### Task requirements:
Every line containing "size" should be identified and copied from the data below.

================================

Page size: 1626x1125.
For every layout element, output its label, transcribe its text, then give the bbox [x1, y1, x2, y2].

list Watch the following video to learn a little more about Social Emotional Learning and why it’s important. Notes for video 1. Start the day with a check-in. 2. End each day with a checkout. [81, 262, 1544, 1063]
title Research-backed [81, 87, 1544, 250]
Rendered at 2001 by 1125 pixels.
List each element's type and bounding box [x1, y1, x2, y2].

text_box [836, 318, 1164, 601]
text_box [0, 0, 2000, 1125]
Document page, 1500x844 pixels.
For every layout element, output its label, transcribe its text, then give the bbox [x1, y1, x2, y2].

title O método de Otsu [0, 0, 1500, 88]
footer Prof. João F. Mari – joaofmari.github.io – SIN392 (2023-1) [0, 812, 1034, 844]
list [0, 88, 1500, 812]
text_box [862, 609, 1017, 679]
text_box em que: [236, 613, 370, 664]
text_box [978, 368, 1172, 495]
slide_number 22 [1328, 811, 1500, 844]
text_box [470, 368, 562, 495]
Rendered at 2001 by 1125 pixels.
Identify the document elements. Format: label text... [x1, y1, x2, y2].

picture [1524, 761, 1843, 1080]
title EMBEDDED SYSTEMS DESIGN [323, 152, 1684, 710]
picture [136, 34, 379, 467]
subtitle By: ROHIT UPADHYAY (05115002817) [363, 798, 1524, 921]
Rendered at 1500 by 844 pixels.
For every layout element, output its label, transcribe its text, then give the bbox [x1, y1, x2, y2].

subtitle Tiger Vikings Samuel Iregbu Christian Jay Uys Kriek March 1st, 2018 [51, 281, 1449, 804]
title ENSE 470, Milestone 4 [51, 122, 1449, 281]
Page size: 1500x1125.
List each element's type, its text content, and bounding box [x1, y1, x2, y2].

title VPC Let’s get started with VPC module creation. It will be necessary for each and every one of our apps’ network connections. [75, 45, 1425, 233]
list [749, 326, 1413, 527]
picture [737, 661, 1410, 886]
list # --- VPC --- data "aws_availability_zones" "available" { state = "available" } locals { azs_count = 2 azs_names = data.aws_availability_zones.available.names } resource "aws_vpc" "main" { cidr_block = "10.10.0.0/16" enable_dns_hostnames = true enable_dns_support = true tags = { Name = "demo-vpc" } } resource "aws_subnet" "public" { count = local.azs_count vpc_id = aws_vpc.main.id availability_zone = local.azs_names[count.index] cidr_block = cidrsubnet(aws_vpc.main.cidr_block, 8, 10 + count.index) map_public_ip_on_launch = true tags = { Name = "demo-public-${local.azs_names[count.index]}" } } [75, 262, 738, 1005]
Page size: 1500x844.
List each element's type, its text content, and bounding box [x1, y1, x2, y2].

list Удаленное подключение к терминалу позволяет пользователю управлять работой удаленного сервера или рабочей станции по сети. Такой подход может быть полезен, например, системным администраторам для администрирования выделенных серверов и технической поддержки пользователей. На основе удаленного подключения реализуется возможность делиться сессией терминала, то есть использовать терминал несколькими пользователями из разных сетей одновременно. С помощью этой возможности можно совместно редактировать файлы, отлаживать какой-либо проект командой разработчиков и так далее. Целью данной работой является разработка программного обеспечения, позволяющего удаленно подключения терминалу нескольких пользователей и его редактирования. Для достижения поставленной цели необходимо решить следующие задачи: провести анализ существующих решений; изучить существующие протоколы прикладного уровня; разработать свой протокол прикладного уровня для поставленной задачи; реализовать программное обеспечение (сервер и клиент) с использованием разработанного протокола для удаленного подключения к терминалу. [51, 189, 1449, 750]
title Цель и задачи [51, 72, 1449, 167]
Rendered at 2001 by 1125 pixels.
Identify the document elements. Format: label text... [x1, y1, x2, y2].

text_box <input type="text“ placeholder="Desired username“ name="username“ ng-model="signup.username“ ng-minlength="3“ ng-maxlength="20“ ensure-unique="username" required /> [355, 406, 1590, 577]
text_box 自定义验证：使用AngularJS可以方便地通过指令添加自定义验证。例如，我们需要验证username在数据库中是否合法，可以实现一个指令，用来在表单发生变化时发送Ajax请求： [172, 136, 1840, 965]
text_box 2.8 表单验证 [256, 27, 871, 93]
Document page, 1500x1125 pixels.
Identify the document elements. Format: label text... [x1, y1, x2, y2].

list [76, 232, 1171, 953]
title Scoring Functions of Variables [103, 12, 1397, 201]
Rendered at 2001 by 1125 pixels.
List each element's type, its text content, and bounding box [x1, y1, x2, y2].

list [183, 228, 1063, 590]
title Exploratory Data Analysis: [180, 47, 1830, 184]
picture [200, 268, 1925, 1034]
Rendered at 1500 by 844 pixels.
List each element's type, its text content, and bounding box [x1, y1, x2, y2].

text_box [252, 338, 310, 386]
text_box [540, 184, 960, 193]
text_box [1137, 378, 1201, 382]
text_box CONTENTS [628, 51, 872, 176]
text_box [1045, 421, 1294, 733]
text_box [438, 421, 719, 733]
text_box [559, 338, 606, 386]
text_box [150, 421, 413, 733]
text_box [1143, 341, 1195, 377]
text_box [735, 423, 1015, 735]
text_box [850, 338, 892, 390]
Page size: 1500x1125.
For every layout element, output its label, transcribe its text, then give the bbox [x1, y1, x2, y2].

================================

### Exercise output:
Page size: 1626x1125.
Page size: 1500x1125.
Page size: 1500x844.
Page size: 1500x1125.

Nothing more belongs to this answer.